▸ **Assignment**
Recast the lines from the start of the records up to and including the line with "其余材料类、燃烧类科学实验样品后续将随" as a Markdown table with the columns Row and Line. Number each row and leave out blank lines.

▸ **Extracted data**
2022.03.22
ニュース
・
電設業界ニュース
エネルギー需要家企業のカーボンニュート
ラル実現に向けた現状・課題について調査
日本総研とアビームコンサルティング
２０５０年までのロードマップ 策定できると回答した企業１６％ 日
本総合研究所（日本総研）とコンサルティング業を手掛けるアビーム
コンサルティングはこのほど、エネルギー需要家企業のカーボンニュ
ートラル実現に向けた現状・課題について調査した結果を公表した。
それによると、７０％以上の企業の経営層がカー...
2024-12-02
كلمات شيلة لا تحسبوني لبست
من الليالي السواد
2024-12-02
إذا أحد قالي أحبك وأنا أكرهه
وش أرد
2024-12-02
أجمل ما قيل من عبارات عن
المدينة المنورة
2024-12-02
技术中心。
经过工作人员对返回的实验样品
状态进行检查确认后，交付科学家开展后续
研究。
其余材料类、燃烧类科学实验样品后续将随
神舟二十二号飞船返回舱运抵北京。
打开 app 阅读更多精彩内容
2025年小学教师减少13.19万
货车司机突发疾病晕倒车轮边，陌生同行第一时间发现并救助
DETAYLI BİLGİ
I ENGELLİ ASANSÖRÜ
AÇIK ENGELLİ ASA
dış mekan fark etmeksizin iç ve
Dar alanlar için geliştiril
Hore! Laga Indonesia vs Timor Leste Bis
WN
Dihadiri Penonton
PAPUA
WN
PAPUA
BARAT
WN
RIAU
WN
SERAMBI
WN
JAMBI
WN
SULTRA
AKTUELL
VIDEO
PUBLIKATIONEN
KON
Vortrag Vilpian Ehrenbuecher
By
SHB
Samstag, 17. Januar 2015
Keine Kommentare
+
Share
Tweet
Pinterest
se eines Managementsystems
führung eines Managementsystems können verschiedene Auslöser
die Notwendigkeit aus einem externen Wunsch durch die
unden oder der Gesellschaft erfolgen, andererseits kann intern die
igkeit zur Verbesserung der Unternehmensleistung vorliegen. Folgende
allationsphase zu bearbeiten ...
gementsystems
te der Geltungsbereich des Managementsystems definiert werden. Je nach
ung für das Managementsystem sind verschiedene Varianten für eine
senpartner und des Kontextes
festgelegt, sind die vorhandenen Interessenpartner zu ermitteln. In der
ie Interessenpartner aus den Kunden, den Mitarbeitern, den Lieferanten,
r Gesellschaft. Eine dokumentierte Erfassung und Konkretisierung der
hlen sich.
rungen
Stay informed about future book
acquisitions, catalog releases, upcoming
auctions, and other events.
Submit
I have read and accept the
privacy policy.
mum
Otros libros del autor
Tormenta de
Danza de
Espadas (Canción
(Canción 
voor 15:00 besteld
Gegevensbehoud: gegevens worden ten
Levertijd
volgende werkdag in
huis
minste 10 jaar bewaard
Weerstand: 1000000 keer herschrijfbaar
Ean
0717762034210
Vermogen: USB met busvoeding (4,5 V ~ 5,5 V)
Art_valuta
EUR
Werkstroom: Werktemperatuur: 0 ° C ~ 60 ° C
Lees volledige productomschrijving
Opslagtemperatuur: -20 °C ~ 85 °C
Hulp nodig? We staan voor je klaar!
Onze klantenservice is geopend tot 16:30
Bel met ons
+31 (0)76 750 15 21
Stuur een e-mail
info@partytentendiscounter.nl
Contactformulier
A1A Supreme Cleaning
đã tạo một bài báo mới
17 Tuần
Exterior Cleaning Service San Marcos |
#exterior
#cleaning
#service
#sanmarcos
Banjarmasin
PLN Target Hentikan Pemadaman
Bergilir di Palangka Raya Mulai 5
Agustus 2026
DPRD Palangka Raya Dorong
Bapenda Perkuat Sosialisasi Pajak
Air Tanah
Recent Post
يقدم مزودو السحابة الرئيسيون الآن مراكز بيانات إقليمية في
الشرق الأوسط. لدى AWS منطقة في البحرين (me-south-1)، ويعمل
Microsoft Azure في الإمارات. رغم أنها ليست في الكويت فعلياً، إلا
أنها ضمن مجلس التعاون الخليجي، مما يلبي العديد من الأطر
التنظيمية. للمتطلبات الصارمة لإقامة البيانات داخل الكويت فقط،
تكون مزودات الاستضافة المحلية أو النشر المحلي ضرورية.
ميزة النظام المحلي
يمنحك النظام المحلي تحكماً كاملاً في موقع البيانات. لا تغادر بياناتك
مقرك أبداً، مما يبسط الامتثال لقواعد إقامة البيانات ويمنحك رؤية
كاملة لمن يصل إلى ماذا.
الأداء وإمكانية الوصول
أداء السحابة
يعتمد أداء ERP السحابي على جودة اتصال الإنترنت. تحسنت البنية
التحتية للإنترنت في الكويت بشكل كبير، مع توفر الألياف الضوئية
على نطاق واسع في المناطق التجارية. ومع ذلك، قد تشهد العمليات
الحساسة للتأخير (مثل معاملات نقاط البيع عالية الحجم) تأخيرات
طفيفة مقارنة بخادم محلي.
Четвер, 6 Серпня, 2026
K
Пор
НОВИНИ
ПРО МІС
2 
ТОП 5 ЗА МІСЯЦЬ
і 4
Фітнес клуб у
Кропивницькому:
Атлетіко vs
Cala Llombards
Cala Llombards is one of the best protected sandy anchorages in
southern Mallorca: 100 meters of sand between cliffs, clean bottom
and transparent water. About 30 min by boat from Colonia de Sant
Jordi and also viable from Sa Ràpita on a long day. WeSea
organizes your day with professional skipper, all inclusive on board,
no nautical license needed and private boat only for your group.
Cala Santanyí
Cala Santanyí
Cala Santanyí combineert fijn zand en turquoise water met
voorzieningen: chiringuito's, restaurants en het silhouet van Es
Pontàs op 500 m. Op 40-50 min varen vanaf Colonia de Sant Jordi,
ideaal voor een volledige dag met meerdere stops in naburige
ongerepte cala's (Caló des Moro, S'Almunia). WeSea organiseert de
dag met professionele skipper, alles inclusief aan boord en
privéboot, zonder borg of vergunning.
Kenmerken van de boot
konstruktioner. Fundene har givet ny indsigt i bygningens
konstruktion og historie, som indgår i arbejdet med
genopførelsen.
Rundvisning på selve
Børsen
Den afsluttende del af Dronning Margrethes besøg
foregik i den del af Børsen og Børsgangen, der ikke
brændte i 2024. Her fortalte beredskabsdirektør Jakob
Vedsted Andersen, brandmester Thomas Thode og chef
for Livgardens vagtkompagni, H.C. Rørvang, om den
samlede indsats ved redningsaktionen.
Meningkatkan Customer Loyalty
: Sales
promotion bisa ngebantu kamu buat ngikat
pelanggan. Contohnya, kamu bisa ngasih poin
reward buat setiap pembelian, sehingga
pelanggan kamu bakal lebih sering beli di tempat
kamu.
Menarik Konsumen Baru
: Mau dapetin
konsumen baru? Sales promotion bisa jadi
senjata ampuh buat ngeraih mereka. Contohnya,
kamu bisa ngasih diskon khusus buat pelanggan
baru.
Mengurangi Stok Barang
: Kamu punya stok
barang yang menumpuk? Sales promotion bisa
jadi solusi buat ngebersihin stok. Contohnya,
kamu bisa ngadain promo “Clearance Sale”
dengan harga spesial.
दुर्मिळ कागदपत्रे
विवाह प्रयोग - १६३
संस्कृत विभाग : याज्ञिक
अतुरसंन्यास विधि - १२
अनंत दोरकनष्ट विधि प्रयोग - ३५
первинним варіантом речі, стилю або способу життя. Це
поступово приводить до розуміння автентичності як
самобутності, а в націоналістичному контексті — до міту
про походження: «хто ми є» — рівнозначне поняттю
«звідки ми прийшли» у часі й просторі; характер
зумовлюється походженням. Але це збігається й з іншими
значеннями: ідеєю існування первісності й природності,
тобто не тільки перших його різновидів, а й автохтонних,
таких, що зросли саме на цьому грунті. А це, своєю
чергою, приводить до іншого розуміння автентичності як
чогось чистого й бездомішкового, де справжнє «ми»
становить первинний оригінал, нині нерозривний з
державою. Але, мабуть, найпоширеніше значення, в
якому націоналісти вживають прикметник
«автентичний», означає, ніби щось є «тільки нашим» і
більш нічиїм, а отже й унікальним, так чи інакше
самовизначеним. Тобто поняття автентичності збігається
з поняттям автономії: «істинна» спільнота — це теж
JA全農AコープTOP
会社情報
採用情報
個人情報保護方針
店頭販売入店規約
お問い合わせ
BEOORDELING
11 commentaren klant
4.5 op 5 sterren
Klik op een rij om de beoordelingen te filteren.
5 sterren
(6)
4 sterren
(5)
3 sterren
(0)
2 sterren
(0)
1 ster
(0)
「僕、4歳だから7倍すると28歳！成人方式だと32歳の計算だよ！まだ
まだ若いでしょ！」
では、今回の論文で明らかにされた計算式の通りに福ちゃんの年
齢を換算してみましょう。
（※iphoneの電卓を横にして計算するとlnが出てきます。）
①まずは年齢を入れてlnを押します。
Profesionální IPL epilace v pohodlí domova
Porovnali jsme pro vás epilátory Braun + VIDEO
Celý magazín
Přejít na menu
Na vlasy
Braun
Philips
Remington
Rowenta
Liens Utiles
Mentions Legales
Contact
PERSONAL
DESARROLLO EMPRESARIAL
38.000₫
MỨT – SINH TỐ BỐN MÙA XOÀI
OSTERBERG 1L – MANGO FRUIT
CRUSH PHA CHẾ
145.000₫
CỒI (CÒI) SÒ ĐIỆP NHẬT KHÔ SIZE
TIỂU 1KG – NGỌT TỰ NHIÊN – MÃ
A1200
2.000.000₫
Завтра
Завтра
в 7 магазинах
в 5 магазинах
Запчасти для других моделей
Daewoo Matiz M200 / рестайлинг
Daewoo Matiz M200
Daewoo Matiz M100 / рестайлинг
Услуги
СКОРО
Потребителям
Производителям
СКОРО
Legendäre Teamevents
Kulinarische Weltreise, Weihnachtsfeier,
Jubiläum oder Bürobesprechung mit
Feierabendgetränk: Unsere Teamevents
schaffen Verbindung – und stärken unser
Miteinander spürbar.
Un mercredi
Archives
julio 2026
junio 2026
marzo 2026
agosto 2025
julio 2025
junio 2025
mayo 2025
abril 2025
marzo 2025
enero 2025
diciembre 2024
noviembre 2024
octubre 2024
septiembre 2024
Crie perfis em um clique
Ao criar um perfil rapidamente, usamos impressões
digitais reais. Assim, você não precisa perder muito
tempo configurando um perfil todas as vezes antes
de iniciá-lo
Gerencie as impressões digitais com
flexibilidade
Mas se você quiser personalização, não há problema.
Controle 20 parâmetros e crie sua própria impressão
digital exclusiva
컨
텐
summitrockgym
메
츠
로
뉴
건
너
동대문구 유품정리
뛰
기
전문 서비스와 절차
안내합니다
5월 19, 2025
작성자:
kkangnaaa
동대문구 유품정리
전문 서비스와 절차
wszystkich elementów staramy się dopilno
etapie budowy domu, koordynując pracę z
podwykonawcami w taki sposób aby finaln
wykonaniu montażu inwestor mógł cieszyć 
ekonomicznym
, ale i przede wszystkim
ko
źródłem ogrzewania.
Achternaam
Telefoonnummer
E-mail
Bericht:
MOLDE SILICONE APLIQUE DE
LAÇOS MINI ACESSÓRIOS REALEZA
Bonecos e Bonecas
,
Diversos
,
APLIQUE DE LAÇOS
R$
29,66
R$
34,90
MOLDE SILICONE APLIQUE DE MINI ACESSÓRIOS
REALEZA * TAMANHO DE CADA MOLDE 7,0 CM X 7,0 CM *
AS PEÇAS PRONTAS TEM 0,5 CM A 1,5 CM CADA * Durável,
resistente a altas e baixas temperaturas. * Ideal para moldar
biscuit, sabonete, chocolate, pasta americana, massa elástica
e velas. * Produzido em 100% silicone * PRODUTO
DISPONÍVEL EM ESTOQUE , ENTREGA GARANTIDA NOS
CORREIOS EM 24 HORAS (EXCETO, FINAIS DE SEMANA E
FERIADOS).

▸ **Task output**
| Row | Line |
|---|---|
| 1 | 2022.03.22 |
| 2 | ニュース |
| 3 | ・ |
| 4 | 電設業界ニュース |
| 5 | エネルギー需要家企業のカーボンニュート |
| 6 | ラル実現に向けた現状・課題について調査 |
| 7 | 日本総研とアビームコンサルティング |
| 8 | ２０５０年までのロードマップ 策定できると回答した企業１６％ 日 |
| 9 | 本総合研究所（日本総研）とコンサルティング業を手掛けるアビーム |
| 10 | コンサルティングはこのほど、エネルギー需要家企業のカーボンニュ |
| 11 | ートラル実現に向けた現状・課題について調査した結果を公表した。 |
| 12 | それによると、７０％以上の企業の経営層がカー... |
| 13 | 2024-12-02 |
| 14 | كلمات شيلة لا تحسبوني لبست |
| 15 | من الليالي السواد |
| 16 | 2024-12-02 |
| 17 | إذا أحد قالي أحبك وأنا أكرهه |
| 18 | وش أرد |
| 19 | 2024-12-02 |
| 20 | أجمل ما قيل من عبارات عن |
| 21 | المدينة المنورة |
| 22 | 2024-12-02 |
| 23 | 技术中心。 |
| 24 | 经过工作人员对返回的实验样品 |
| 25 | 状态进行检查确认后，交付科学家开展后续 |
| 26 | 研究。 |
| 27 | 其余材料类、燃烧类科学实验样品后续将随 |